PDI Perjuangan (PDIP) melarang kepala daerahnya untuk mengikuti retret yang diselenggarakan oleh pemerintah di Akademi Militer (Akmil) Magelang. Langkah ini diambil setelah penetapan Sekjen PDIP, Hasto Kristiyanto, sebagai tersangka dan penahanannya. Retret tersebut merupakan arahan langsung dari Presiden Prabowo Subianto dan bertujuan untuk sinkronisasi program antara pemerintah pusat dan daerah. Namun, PDIP menilai penetapan Hasto sebagai tersangka sarat muatan politik, sehingga melarang kadernya yang menjabat sebagai kepala daerah untuk berpartisipasi dalam retret tersebut.
Pengamat politik dari Indonesia Political Review (IPR), Iwan Setiawan, menilai bahwa sikap PDIP ini menunjukkan adanya konflik antara PDIP dan pemerintah. Iwan berpendapat bahwa PDIP menganggap penetapan Hasto sebagai tersangka memiliki muatan politik yang kuat, sehingga melarang kepala daerahnya untuk mengikuti retret sebagai bentuk protes.
Retret kepala daerah di Akmil Magelang ini diikuti oleh 456 kepala daerah, sementara 47 lainnya belum hadir. Tujuan dari retret ini adalah untuk menyelaraskan program antara pemerintah pusat dan daerah.

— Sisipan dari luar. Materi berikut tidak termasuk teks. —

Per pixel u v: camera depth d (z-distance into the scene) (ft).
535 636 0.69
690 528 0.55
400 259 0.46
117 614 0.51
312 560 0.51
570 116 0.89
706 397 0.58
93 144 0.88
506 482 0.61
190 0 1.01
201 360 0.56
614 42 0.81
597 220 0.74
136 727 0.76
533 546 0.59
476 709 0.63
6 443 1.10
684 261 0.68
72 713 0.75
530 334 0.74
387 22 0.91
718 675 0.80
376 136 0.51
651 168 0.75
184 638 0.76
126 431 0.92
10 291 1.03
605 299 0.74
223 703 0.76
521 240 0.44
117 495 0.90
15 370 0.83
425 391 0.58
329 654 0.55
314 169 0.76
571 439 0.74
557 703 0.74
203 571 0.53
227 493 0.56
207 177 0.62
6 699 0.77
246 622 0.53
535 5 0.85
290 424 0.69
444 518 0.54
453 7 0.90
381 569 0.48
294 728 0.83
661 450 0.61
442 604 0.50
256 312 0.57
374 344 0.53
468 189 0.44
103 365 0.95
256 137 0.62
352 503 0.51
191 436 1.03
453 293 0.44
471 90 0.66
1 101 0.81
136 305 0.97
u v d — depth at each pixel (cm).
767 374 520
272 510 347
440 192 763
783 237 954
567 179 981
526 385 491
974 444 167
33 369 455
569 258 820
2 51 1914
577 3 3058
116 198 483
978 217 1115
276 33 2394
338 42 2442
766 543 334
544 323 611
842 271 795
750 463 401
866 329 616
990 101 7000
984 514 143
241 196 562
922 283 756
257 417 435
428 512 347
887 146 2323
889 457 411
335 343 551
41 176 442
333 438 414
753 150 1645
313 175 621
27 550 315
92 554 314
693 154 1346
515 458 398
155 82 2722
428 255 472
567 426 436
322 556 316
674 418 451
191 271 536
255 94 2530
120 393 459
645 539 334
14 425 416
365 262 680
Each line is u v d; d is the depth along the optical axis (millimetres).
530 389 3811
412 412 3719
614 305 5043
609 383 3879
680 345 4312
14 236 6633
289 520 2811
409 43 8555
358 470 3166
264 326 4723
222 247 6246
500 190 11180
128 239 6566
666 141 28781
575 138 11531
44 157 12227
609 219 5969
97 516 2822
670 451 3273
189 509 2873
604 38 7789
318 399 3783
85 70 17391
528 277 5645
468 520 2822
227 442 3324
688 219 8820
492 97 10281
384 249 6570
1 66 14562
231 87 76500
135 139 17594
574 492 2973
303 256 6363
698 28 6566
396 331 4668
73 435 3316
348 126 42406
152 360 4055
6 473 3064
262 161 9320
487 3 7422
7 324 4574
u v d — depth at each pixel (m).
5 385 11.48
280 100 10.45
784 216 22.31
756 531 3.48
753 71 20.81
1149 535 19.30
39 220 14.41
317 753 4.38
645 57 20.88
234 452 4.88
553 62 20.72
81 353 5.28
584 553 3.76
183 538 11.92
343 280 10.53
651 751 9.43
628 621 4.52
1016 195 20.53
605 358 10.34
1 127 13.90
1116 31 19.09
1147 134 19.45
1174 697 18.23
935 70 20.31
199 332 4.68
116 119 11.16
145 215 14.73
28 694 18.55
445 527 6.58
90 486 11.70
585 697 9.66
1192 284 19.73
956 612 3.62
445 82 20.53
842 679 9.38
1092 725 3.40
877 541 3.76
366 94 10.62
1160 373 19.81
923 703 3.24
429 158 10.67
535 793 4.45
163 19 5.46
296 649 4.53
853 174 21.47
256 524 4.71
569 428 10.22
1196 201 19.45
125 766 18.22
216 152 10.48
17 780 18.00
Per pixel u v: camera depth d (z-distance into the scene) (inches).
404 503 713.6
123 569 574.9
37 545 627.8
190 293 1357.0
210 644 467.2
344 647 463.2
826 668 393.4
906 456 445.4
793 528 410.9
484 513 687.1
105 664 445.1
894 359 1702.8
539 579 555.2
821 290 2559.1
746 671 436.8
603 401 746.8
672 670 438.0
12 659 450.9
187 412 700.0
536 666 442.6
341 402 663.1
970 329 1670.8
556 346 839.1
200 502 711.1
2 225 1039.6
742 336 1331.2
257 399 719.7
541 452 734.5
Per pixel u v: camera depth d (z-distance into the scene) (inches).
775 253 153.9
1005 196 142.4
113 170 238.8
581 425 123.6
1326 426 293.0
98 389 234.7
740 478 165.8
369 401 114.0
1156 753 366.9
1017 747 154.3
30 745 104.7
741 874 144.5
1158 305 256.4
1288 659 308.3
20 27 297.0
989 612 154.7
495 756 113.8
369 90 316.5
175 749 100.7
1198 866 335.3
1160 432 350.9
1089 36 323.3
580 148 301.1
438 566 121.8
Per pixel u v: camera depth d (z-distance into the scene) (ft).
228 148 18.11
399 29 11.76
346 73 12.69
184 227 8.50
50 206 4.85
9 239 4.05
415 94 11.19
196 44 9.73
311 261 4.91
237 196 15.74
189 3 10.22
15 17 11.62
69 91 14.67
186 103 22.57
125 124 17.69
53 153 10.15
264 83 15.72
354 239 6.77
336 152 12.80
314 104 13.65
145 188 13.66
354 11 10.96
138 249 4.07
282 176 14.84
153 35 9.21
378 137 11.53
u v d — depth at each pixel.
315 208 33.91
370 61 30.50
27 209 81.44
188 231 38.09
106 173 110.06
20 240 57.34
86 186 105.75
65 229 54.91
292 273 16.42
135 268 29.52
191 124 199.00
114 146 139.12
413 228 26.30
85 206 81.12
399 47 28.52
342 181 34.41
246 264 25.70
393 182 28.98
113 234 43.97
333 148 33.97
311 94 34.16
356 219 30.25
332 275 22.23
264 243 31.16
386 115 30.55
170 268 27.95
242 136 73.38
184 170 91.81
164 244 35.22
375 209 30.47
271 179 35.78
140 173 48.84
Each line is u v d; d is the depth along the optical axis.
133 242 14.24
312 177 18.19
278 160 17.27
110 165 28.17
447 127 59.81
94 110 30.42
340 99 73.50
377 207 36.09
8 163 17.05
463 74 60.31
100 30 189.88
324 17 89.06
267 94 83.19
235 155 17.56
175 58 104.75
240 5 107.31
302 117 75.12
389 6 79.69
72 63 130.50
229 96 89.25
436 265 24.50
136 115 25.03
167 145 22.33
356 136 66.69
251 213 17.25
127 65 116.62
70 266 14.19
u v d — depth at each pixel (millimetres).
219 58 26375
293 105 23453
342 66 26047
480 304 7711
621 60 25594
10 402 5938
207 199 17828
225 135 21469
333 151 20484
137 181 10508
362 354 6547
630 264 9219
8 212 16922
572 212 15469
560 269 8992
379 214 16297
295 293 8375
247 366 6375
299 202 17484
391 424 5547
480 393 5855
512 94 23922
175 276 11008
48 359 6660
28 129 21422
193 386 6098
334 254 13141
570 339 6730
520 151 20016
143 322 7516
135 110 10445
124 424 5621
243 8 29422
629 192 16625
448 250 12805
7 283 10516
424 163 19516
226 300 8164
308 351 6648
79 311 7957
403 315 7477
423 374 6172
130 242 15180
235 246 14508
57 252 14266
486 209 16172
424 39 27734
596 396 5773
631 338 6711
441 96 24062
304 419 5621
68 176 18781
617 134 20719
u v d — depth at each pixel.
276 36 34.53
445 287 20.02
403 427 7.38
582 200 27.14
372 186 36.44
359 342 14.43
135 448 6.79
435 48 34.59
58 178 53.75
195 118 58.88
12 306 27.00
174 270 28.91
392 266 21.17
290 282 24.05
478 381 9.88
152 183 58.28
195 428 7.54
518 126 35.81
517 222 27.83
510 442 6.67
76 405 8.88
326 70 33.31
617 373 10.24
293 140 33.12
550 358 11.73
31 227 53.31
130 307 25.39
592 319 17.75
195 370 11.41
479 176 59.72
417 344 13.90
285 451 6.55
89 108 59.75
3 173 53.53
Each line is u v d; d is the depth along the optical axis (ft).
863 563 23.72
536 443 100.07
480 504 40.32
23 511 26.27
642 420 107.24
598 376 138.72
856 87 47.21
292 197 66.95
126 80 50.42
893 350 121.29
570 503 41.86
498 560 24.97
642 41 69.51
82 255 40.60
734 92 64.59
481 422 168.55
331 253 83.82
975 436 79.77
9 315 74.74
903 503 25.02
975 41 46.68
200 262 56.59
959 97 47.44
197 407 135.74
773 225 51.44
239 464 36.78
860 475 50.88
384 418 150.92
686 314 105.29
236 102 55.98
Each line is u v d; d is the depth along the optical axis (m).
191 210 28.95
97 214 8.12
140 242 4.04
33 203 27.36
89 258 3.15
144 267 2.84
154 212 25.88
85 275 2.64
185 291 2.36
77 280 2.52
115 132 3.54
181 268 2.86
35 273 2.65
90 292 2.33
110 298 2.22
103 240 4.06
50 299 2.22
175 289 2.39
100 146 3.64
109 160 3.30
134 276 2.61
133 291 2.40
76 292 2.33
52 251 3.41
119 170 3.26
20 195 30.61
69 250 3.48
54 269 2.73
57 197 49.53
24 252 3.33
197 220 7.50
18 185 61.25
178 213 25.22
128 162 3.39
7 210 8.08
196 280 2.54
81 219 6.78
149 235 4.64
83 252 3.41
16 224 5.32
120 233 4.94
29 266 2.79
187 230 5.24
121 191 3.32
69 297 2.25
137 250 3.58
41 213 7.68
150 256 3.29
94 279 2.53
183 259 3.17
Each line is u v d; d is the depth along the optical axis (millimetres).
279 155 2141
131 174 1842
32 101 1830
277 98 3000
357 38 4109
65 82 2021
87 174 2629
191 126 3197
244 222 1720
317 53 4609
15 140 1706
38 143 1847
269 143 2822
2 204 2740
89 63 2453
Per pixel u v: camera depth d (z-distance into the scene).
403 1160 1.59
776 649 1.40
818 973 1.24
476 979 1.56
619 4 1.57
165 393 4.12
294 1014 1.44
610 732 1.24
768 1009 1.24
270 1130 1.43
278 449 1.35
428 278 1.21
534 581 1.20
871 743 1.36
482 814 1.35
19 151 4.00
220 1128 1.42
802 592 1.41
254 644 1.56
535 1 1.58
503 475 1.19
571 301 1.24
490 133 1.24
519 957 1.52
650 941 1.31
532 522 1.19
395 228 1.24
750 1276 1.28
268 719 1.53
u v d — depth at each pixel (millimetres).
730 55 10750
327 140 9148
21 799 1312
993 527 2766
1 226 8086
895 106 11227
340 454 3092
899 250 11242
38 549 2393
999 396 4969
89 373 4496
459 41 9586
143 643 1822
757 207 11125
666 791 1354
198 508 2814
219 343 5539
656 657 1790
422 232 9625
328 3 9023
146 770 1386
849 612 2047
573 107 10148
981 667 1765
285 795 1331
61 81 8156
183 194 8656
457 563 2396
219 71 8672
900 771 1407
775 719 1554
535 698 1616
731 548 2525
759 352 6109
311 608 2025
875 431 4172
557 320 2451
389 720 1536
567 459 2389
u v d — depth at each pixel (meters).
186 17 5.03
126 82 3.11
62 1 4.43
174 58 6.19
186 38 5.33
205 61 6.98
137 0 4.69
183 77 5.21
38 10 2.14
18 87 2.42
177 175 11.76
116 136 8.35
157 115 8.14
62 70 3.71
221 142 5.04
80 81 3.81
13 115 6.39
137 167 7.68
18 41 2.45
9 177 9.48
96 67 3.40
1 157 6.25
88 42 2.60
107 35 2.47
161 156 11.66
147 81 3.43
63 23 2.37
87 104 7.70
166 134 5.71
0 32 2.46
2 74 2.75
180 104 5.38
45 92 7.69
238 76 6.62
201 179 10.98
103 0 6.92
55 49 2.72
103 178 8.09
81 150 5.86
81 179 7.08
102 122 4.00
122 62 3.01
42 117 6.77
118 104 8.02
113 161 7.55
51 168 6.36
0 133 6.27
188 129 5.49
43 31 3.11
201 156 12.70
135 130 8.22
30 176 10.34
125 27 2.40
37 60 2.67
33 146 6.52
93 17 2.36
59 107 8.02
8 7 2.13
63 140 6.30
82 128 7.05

Selain itu, retret ini juga menuai kritik dari berbagai pihak. Beberapa elemen masyarakat menilai bahwa acara ini tidak efektif dan kontradiktif dengan kebijakan efisiensi anggaran yang sedang dijalankan pemerintah. Direktur Komite Pemantau Pelaksanaan Otonomi Daerah (KPPOD), Herman Nurcahyadi Suparman, menyatakan bahwa retret tersebut memakan anggaran sebesar Rp11,1 miliar dari APBN dan dinilai tidak sejalan dengan upaya efisiensi yang sedang digalakkan.
Wakil Menteri Dalam Negeri, Bima Arya Sugiarto, menjelaskan bahwa pembekalan kepala daerah merupakan kegiatan rutin yang telah lama dilakukan. Meskipun pemerintah tengah melakukan efisiensi anggaran, retret ini dianggap penting untuk sinkronisasi kebijakan antara pemerintah pusat dan daerah. Bima juga menyebutkan bahwa durasi retret telah dipangkas menjadi 7 hari dari rencana awal 14 hari untuk menghemat anggaran.
Sementara itu, pengamat politik dari Universitas Padjadjaran, Firman Manan, meragukan efektivitas retret ini dalam mencapai tujuan yang diharapkan. Menurutnya, membangun komunikasi dan sinergi antara pemerintah pusat dan daerah memerlukan upaya yang berkelanjutan, tidak cukup hanya dengan retret selama satu pekan.
Secara keseluruhan, keputusan PDIP untuk melarang kepala daerahnya mengikuti retret ini mencerminkan ketegangan antara partai tersebut dan pemerintah, terutama setelah penetapan Sekjen PDIP sebagai tersangka. Selain itu, retret ini juga mendapat sorotan terkait efektivitas dan kesesuaiannya dengan kebijakan efisiensi anggaran yang sedang dijalankan.